WHAT YOU ARE ASKED TO DO: Below are entries. Copy exactly the lines running from the line that holds "hfov_deg: 21.5" to the line that holds "focal_mm: 18", with both ends included.

MATERIAL SUPPLIED:

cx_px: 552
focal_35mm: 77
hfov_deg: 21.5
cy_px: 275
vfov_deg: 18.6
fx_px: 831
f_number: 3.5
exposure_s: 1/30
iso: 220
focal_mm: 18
* * *
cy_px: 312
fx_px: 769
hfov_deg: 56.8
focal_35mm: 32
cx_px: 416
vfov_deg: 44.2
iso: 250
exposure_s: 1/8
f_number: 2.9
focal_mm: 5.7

ANSWER TO THE PROBLEM:
hfov_deg: 21.5
cy_px: 275
vfov_deg: 18.6
fx_px: 831
f_number: 3.5
exposure_s: 1/30
iso: 220
focal_mm: 18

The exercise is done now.